Activity
Leaving the pictures out, transcribe the records below exactly.

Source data
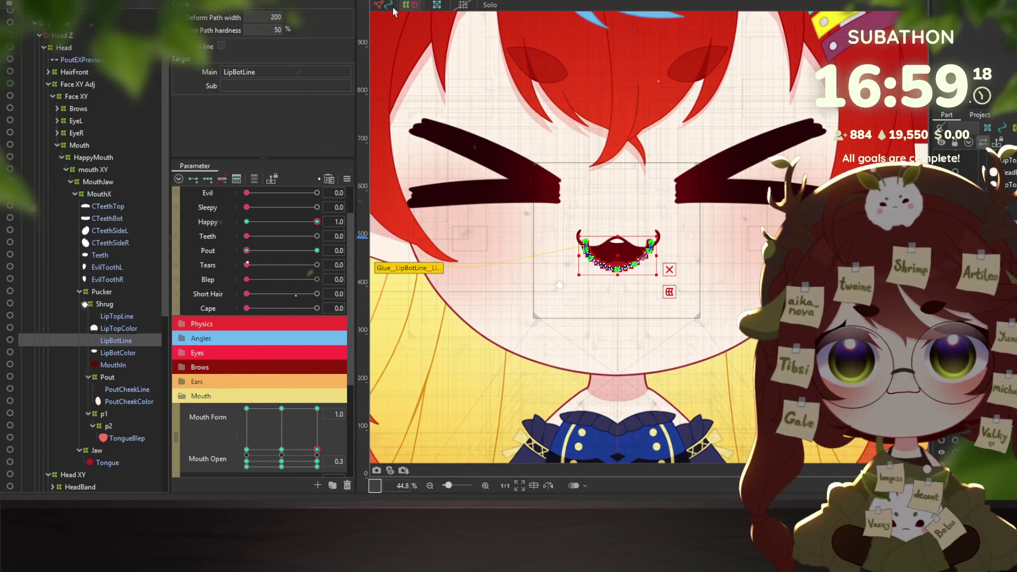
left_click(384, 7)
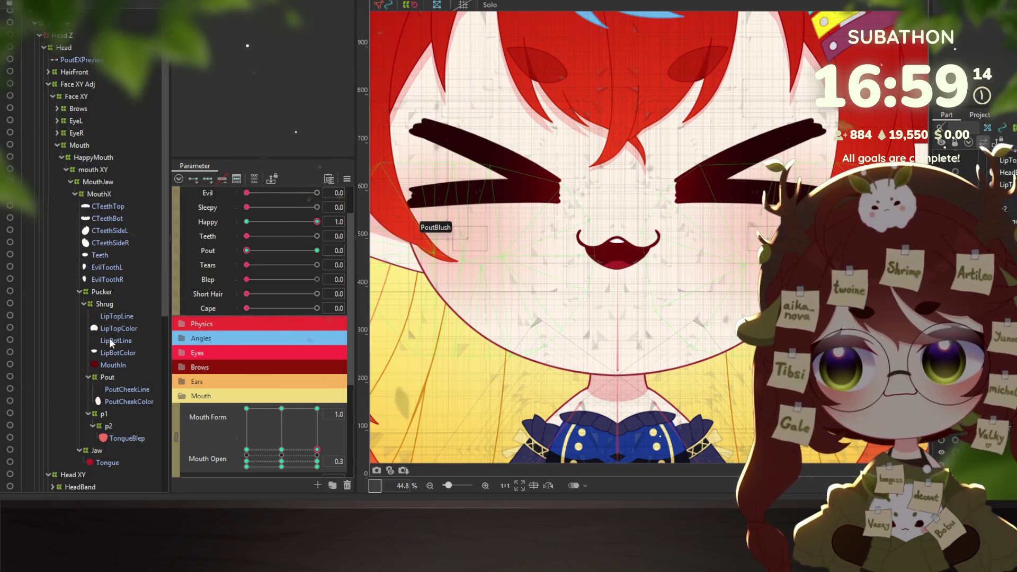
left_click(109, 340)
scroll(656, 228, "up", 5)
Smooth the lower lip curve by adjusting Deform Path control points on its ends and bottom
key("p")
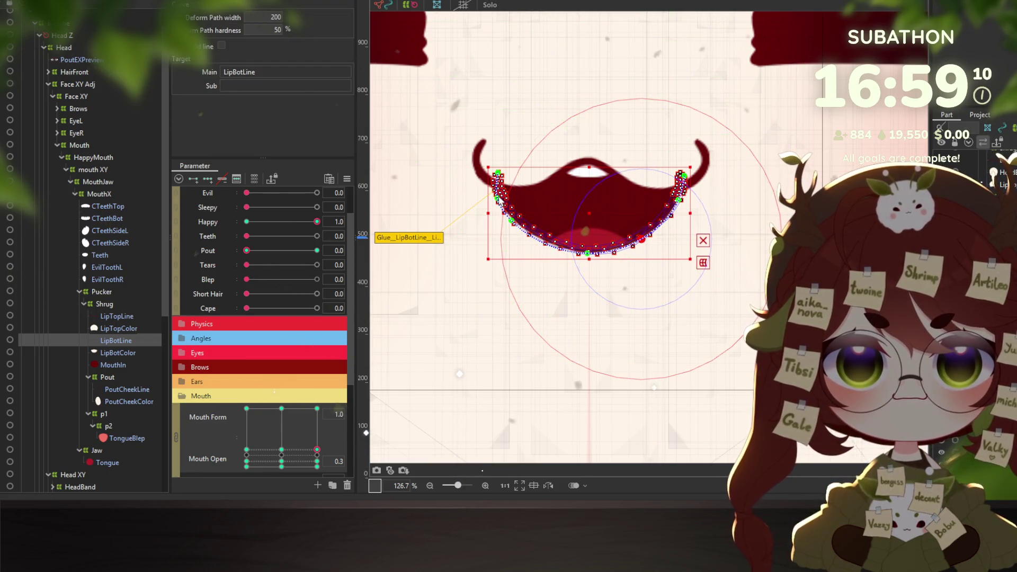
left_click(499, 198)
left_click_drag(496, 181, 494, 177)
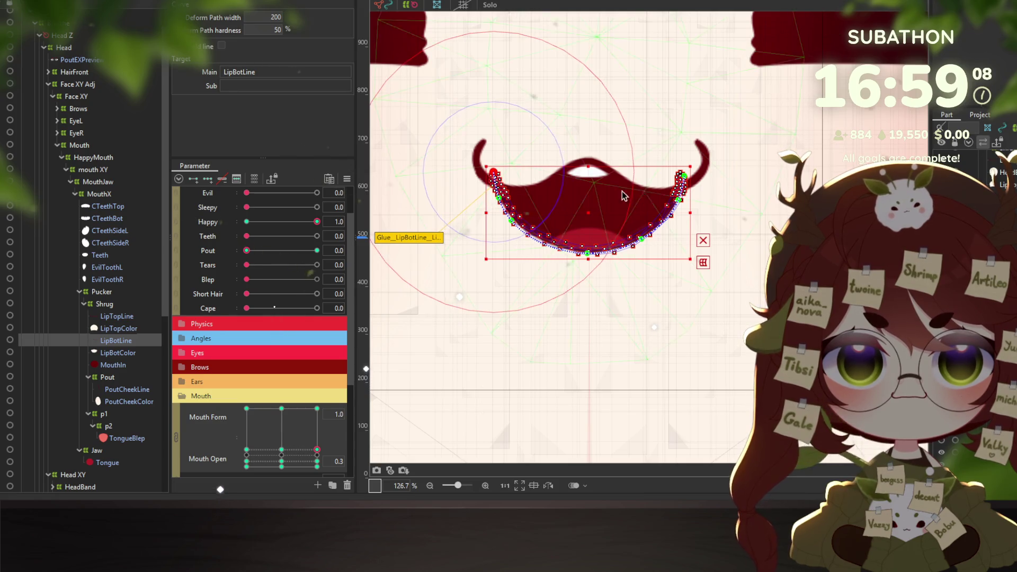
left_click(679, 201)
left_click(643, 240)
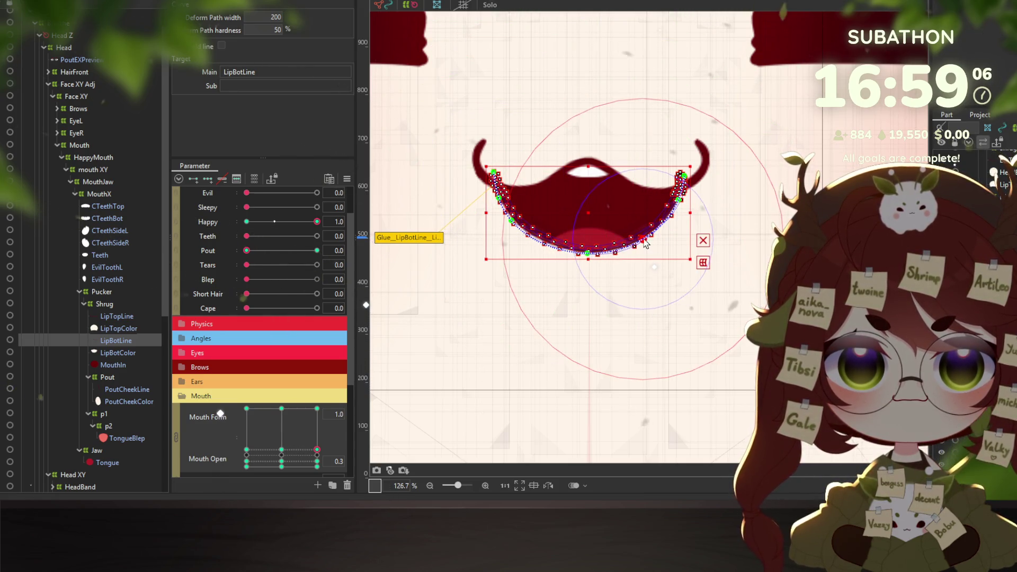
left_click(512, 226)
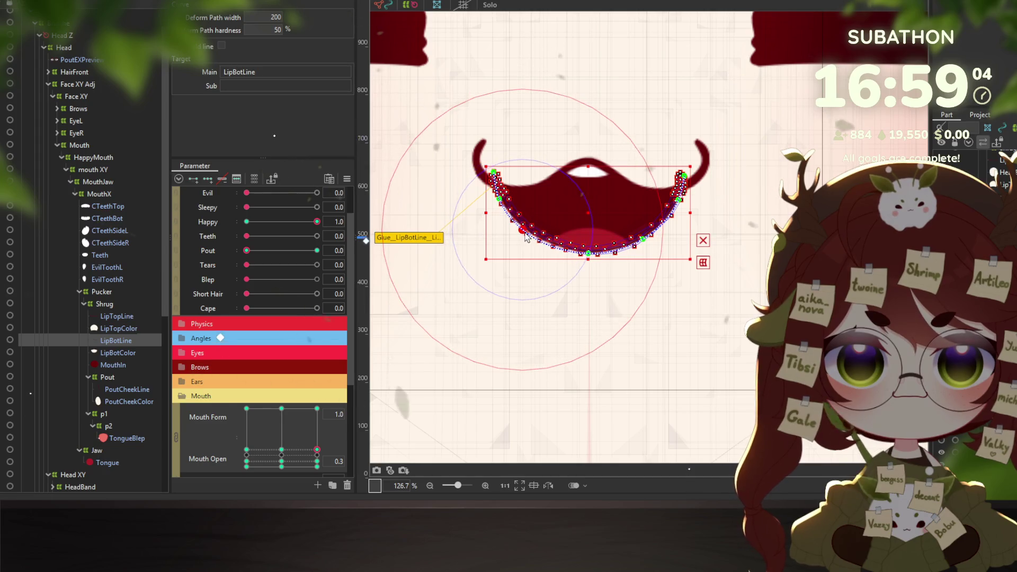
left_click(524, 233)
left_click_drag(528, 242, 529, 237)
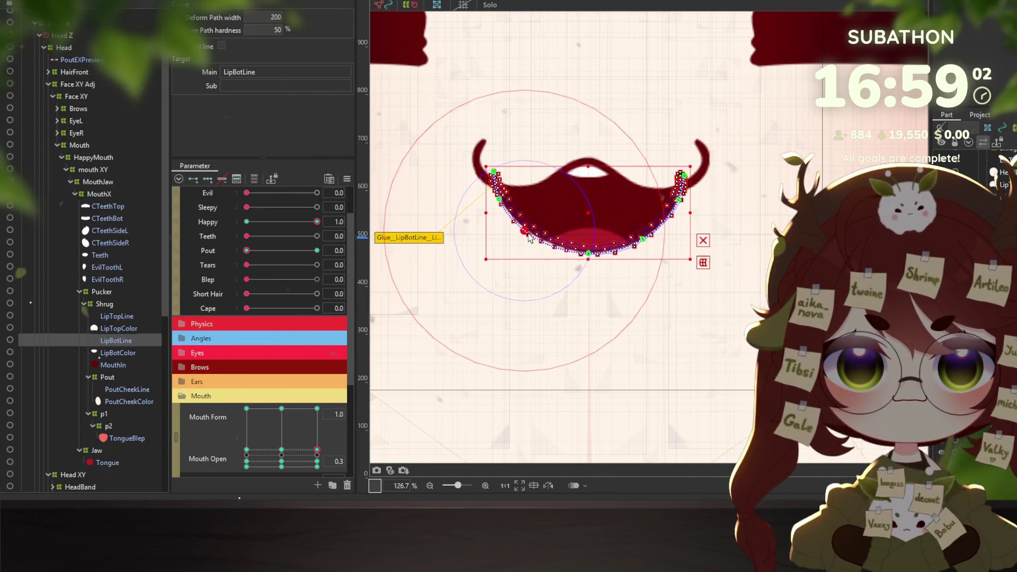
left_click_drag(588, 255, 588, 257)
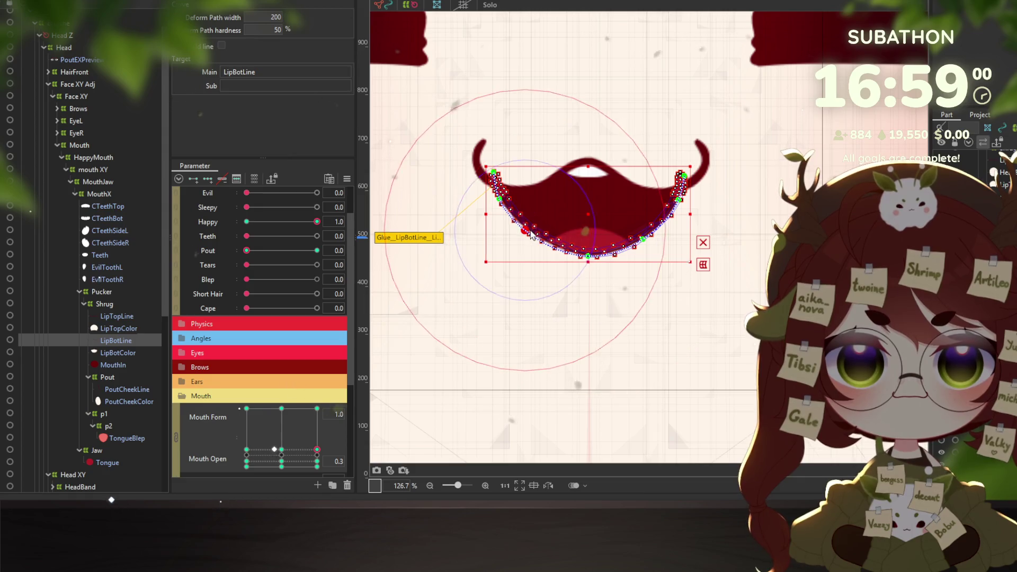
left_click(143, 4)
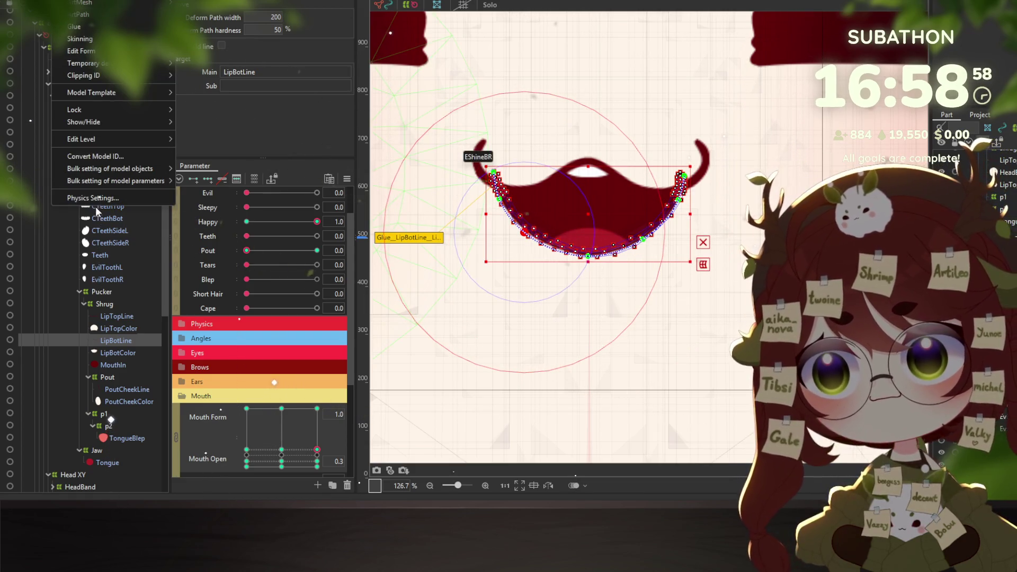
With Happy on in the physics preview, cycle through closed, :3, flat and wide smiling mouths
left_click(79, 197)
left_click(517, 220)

Answer box
left_click(384, 7)
left_click(109, 340)
scroll(656, 228, "up", 5)
Smooth the lower lip curve by adjusting Deform Path control points on its ends and bottom
key("p")
left_click(499, 198)
left_click_drag(496, 181, 494, 177)
left_click(679, 201)
left_click(643, 240)
left_click(512, 226)
left_click(524, 233)
left_click_drag(528, 242, 529, 237)
left_click_drag(588, 255, 588, 257)
left_click(143, 4)
With Happy on in the physics preview, cycle through closed, :3, flat and wide smiling mouths
left_click(79, 197)
left_click(517, 220)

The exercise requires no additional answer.